Task to complete: Please put every line of the records below into a Markdown table with the columns Row and Line, numbering the rows and skipping blank lines. Leave the pictures out.

***

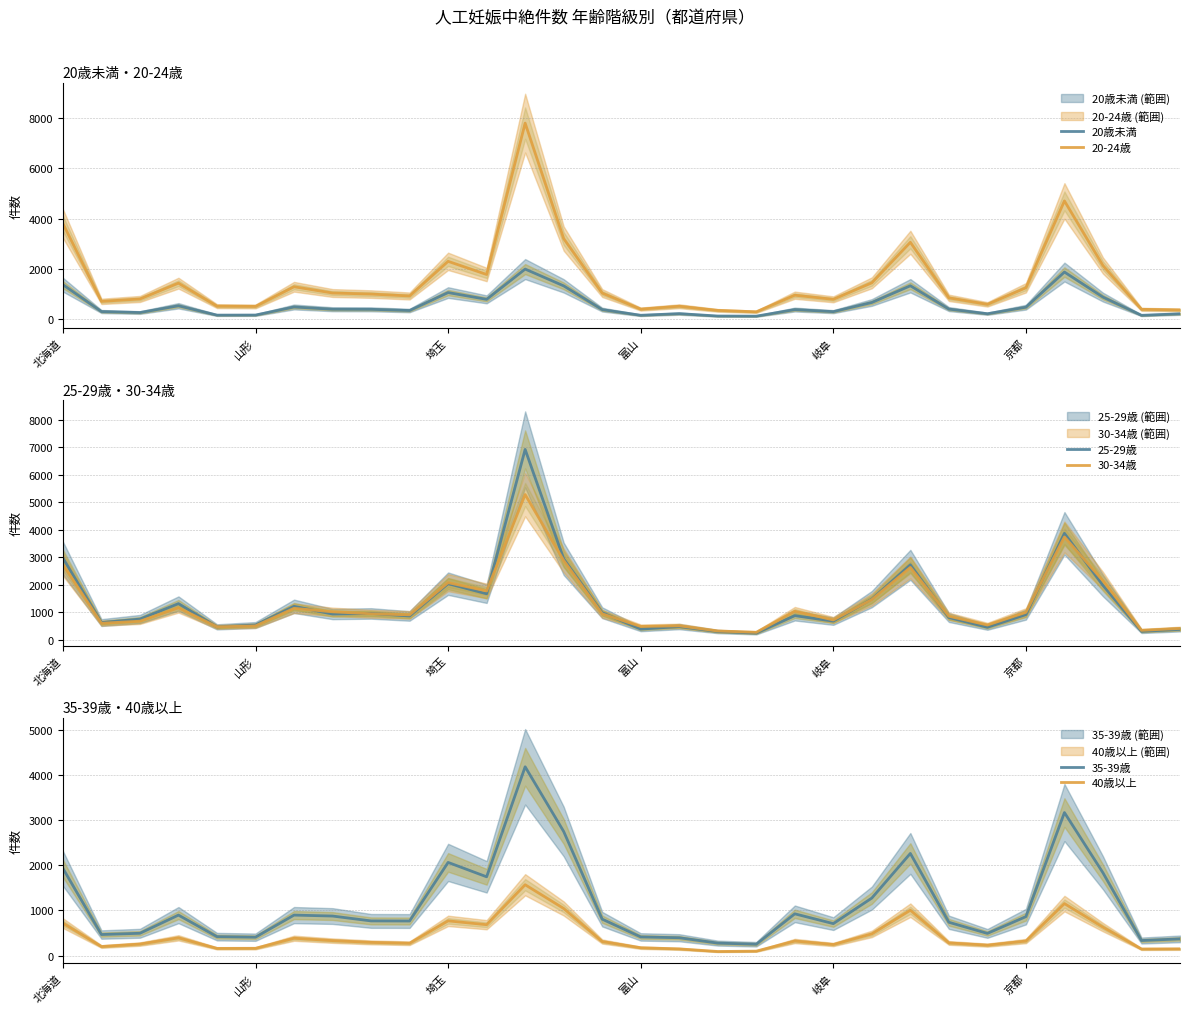

What is the minimum value for 20-24歳?

296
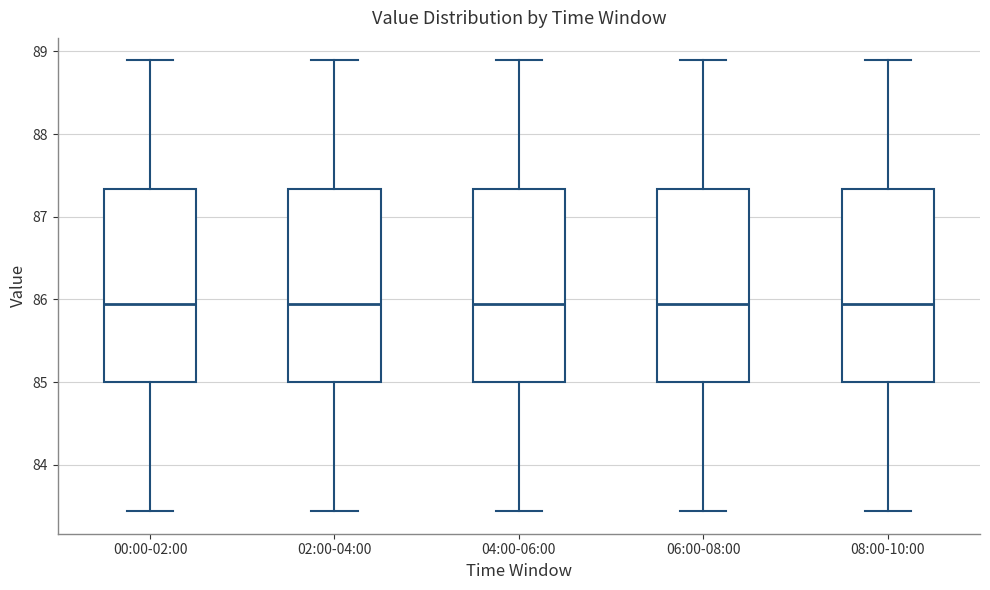

Reading left to right, transcribe this box plot: for each box, give where its median line is, the range the box spans, and where its two whiskers end, as read against the y-axis. The values are not printed on the chart, so give them approximately, as read against the axis.

00:00-02:00: median 85.9, box 85.0 to 87.3, whiskers 83.4 to 88.9
02:00-04:00: median 85.9, box 85.0 to 87.3, whiskers 83.4 to 88.9
04:00-06:00: median 85.9, box 85.0 to 87.3, whiskers 83.4 to 88.9
06:00-08:00: median 85.9, box 85.0 to 87.3, whiskers 83.4 to 88.9
08:00-10:00: median 85.9, box 85.0 to 87.3, whiskers 83.4 to 88.9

***

Exercise output:
| Row | Line |
|---|---|
| 1 | What is the minimum value for 20-24歳? |
| 2 | 296 |
| 3 | Reading left to right, transcribe this box plot: for each box, give where its median line is, the range the box spans, and where its two whiskers end, as read against the y-axis. The values are not printed on the chart, so give them approximately, as read against the axis. |
| 4 | 00:00-02:00: median 85.9, box 85.0 to 87.3, whiskers 83.4 to 88.9 |
| 5 | 02:00-04:00: median 85.9, box 85.0 to 87.3, whiskers 83.4 to 88.9 |
| 6 | 04:00-06:00: median 85.9, box 85.0 to 87.3, whiskers 83.4 to 88.9 |
| 7 | 06:00-08:00: median 85.9, box 85.0 to 87.3, whiskers 83.4 to 88.9 |
| 8 | 08:00-10:00: median 85.9, box 85.0 to 87.3, whiskers 83.4 to 88.9 |